▶ **Task directions**
Sort through the entries below and pull out lines containing the word "Left".

▶ **Task data**
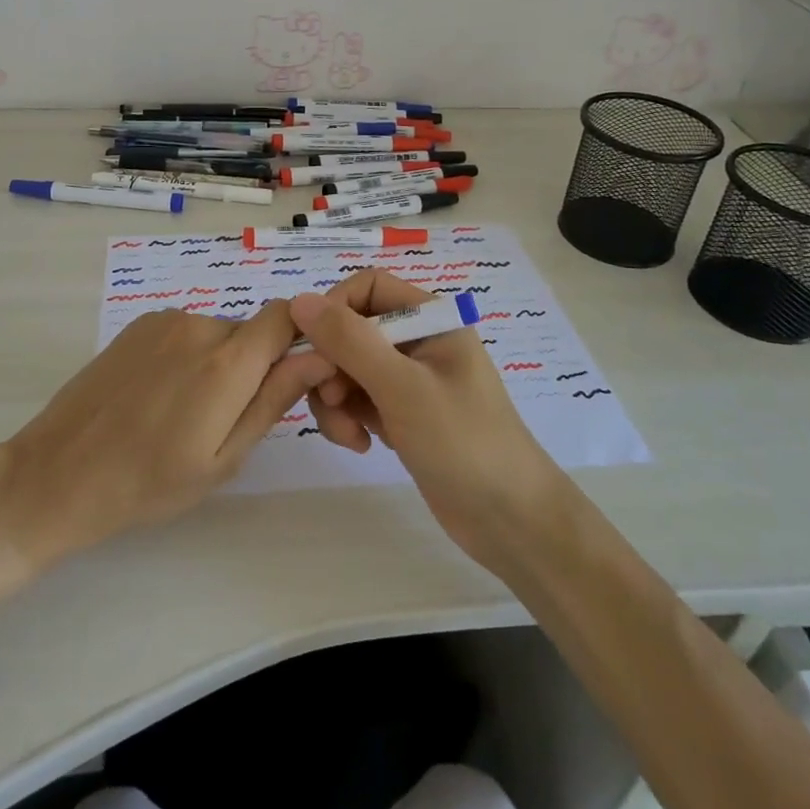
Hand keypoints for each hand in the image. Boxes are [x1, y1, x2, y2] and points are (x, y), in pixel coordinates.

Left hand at [0, 302, 312, 567]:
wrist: (57, 473)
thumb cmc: (148, 482)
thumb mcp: (223, 458)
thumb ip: (274, 400)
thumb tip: (320, 356)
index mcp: (228, 362)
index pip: (287, 316)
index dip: (300, 337)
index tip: (294, 375)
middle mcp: (200, 326)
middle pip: (251, 332)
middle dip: (253, 366)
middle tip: (224, 420)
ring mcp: (165, 321)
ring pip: (217, 334)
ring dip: (217, 363)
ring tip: (183, 414)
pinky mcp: (138, 325)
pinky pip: (184, 332)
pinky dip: (186, 356)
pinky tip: (157, 396)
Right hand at [288, 271, 572, 569]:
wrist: (510, 521)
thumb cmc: (463, 442)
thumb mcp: (402, 387)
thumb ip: (350, 341)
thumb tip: (298, 300)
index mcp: (430, 318)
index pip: (366, 287)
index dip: (333, 309)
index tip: (312, 348)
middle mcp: (418, 340)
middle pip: (351, 330)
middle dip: (331, 365)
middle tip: (330, 401)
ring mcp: (409, 379)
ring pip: (347, 367)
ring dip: (336, 398)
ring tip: (348, 434)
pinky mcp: (402, 413)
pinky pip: (358, 398)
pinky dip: (349, 417)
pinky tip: (361, 444)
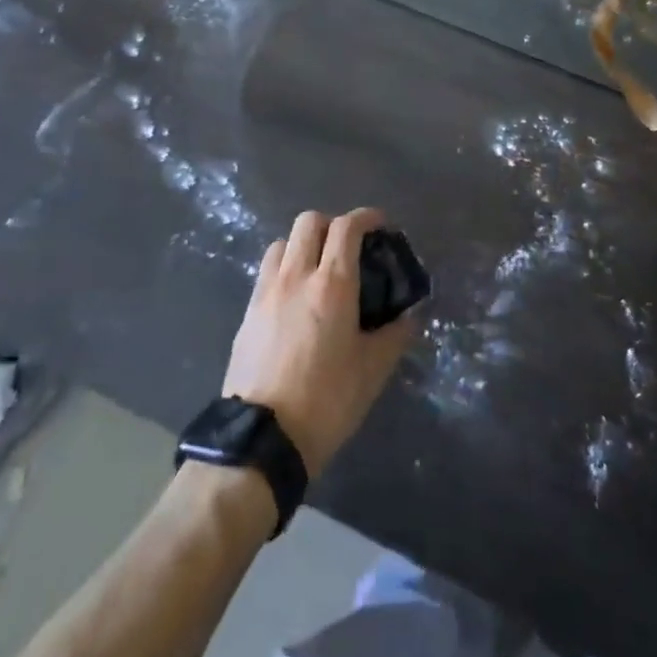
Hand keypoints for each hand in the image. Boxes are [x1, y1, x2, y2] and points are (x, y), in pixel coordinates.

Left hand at [223, 208, 417, 476]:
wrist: (262, 438)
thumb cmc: (326, 401)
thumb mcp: (372, 371)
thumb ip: (395, 335)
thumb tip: (409, 316)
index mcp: (332, 285)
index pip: (347, 227)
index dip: (367, 217)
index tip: (380, 225)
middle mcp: (296, 276)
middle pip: (310, 221)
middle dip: (332, 224)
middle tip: (348, 247)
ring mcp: (266, 291)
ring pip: (283, 242)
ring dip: (303, 244)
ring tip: (317, 269)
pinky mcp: (247, 312)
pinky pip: (267, 271)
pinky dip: (284, 268)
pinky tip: (294, 297)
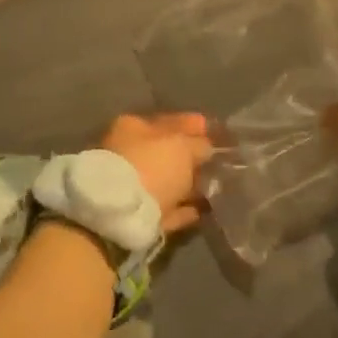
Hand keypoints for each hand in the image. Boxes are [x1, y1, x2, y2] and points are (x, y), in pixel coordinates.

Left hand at [101, 113, 213, 232]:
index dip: (191, 125)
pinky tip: (199, 211)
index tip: (211, 130)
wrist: (123, 214)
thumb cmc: (152, 166)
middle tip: (214, 161)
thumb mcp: (182, 146)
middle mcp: (127, 153)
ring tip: (211, 187)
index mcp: (133, 127)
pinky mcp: (136, 216)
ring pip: (165, 181)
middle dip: (189, 157)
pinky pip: (165, 208)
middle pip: (165, 152)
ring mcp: (130, 185)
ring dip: (186, 184)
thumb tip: (205, 146)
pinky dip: (181, 209)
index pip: (167, 122)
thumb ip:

▶ **Solution for this task**
Left hand at [0, 302, 312, 567]:
Left hand at [223, 208, 417, 476]:
Left hand at [101, 113, 213, 232]:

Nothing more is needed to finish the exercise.